Exercise 1
From the listing, retype the lines starting at the one that contains "determined by: Yilin Chen" and ending after the one that contains "elevation (m): 4256".

Source
-------

It's important to realize that $p \implies q$ is not any kind of causative relationship - it's not saying $p$ causes $q$, or anything like that. It's saying "if $p$ happens to be true, then $q$ also happens to be true, possibly by pure coincidence".

Likewise, "necessary condition" and "sufficient condition" don't say anything about causation. $q$ is a necessary condition for $p$ exactly if $p$ can only be true if $q$ is; $p$ is a sufficient condition for $q$ exactly if whenever $p$ is true, so is $q$ - possibly coincidentally.

So suppose we know that the sentence $p \implies q$ is true. Then we know that if $p$ happens to be true, so does $q$; that's what the $\implies$ symbol means. So $p$ can't be true if $q$ isn't - if it were the case that $p$ is true with $q$ false, our sentence $p \implies q$ would be false. But that's the definition of $q$ being a necessary condition for $p$! Likewise, $q$ has to be true whenever $p$ is, which means $p$ is a sufficient condition for $q$.

Notice that it doesn't work the other way around - $p \implies q$ doesn't mean $p$ is a necessary condition for $q$, because $q$ might be implied by other, unrelated things as well.

We remind that if $p \implies q$, then: - $q \implies - p$


These are other equivalent ways to say $p \implies q$ in English. Personally I think "$p$ implies $q$" is the clearest, but I suppose it is important to understand the other phrases, since people use them often. Here is the intended interpretation.

"$p$ is a sufficient condition for $q$": if you want to know if $q$ is true, then it is enough (sufficient) to know that $p$ is true. However, there may be other ways for $q$ to be true, so in this case you cannot say $p$ is a necessary condition for $q$. [As an example, if $p$ is "my favorite number is divisible by $4$" and if $q$ is "my favorite number is even," then knowing $p$ is true is enough (sufficient) to conclude that $q$ is true, but there are other ways for $q$ to be true without $p$ being true, e.g. the case where my favorite number is $2$.]

"$q$ is a necessary condition for $p$": simply, if $p$ is true, then $q$ must (necessarily) also be true. It is necessary in the sense that if $q$ were not true, then it would be impossible for $p$ to be true.

-------

Record list
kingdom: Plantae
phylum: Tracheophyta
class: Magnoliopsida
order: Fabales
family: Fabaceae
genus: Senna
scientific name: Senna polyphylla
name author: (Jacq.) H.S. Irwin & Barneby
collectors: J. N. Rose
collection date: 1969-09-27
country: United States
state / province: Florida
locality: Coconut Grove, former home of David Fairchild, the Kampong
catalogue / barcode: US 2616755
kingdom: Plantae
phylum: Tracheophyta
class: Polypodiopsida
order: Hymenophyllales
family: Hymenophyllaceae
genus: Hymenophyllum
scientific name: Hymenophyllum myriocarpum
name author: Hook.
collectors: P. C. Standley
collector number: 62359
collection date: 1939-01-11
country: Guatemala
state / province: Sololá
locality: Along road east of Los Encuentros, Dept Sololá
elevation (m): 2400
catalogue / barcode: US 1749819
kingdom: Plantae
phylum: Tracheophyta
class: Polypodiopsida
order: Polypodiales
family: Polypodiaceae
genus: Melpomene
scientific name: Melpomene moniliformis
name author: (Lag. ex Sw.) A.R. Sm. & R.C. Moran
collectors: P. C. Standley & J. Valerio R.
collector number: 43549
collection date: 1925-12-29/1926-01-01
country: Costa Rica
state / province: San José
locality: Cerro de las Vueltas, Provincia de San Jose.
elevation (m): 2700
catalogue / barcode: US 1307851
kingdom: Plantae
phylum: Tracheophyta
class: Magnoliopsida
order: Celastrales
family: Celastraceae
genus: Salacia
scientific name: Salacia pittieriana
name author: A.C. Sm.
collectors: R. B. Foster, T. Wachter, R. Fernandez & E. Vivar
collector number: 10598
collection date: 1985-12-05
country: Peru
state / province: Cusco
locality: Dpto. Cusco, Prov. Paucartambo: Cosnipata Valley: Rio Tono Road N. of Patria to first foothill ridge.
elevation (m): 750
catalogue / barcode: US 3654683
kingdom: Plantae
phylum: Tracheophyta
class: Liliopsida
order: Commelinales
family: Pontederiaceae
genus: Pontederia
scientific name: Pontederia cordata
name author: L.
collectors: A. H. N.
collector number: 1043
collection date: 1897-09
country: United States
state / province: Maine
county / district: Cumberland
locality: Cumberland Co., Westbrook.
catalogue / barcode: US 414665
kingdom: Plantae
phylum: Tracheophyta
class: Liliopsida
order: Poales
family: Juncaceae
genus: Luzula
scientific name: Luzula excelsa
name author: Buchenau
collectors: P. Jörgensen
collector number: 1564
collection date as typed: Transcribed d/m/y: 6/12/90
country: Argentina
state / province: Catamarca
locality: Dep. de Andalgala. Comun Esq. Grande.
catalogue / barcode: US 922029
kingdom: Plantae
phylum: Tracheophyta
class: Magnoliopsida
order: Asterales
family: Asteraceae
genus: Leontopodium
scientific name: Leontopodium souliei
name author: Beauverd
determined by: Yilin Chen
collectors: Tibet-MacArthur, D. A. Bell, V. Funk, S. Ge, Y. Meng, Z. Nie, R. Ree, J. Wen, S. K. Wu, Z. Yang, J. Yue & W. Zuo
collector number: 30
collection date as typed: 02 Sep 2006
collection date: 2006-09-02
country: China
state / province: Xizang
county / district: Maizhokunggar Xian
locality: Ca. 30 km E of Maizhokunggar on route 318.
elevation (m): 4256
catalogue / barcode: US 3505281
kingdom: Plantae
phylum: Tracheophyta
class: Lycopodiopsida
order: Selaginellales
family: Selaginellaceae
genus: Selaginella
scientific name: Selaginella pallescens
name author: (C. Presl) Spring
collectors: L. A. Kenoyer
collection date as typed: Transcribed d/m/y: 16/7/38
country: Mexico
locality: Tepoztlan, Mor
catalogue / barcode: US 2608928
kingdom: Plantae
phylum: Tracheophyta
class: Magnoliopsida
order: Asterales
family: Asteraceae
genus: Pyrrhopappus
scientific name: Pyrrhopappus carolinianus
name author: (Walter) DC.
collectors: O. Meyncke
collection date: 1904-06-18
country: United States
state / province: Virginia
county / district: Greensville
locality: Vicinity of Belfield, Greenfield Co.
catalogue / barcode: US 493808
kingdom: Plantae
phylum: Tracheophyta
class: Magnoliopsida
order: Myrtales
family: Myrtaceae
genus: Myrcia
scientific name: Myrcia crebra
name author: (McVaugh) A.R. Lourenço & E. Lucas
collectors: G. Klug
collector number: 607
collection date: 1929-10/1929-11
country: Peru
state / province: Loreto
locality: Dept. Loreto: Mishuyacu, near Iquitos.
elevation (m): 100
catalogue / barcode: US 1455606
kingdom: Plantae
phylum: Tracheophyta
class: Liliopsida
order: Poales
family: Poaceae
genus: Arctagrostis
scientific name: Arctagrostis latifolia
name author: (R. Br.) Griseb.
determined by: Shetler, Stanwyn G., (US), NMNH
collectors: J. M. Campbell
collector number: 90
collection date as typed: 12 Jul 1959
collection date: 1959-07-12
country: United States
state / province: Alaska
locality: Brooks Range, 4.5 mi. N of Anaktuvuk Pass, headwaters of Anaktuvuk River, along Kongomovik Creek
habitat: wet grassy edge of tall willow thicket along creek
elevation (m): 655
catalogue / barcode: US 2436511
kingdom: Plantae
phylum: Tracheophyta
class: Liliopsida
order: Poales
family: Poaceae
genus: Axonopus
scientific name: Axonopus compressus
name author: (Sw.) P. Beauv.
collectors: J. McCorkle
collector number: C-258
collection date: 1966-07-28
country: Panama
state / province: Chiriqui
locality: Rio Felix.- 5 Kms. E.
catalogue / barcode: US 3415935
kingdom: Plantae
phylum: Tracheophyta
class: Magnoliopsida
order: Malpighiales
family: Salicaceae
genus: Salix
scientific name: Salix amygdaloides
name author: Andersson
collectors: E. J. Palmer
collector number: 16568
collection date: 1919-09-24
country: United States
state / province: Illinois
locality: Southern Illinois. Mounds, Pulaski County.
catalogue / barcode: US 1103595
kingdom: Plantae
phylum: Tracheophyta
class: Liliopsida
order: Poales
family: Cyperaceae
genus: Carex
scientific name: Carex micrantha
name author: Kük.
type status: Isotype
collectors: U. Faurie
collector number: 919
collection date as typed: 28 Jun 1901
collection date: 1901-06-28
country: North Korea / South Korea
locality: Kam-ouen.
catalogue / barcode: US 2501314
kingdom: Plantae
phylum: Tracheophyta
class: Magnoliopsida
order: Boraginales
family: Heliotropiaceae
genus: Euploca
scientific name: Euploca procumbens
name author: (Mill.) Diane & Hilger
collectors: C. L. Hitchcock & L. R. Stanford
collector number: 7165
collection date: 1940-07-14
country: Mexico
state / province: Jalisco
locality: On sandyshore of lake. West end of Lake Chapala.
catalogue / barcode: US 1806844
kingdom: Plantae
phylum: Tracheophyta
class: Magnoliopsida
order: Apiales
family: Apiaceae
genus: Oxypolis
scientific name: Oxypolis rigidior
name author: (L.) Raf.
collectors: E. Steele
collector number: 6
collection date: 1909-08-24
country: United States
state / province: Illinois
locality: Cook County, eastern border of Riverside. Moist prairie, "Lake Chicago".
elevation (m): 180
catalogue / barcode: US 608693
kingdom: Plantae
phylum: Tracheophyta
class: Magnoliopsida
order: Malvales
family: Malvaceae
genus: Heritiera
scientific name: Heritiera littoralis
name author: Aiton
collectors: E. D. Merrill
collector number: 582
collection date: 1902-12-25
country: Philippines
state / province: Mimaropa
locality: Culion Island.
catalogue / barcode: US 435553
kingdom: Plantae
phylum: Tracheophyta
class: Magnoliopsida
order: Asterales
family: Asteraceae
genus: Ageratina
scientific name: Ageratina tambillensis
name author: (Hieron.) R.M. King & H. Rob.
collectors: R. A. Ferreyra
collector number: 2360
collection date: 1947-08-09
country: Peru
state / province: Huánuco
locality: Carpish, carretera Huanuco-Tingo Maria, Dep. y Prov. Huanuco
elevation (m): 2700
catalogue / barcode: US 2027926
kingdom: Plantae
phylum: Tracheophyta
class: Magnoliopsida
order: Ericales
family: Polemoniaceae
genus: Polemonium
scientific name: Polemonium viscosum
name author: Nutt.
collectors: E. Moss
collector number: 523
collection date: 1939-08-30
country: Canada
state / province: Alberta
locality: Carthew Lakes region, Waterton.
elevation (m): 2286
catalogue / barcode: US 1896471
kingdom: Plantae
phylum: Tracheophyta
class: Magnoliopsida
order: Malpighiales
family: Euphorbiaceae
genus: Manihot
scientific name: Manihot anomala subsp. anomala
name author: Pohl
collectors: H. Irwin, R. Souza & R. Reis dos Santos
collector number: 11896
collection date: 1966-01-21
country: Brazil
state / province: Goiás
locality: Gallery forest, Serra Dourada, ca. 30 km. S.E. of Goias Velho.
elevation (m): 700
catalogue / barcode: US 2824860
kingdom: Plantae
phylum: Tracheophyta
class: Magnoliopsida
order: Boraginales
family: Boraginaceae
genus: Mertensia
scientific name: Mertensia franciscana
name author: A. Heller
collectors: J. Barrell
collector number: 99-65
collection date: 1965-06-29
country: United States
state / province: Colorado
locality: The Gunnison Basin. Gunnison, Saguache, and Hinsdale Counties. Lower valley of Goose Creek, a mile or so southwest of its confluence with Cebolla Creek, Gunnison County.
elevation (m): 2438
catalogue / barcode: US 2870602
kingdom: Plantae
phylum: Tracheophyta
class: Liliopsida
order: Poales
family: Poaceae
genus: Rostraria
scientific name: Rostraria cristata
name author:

-------

Exercise 2
From the passage on implication, translate this sentence into Spanish: "It is necessary in the sense that if $q$ were not true, then it would be impossible for $p$ to be true."

Written answer 1
determined by: Yilin Chen
collectors: Tibet-MacArthur, D. A. Bell, V. Funk, S. Ge, Y. Meng, Z. Nie, R. Ree, J. Wen, S. K. Wu, Z. Yang, J. Yue & W. Zuo
collector number: 30
collection date as typed: 02 Sep 2006
collection date: 2006-09-02
country: China
state / province: Xizang
county / district: Maizhokunggar Xian
locality: Ca. 30 km E of Maizhokunggar on route 318.
elevation (m): 4256

Written answer 2
Es necesaria en el sentido de que, si $q$ no fuera verdadera, entonces sería imposible que $p$ fuera verdadera.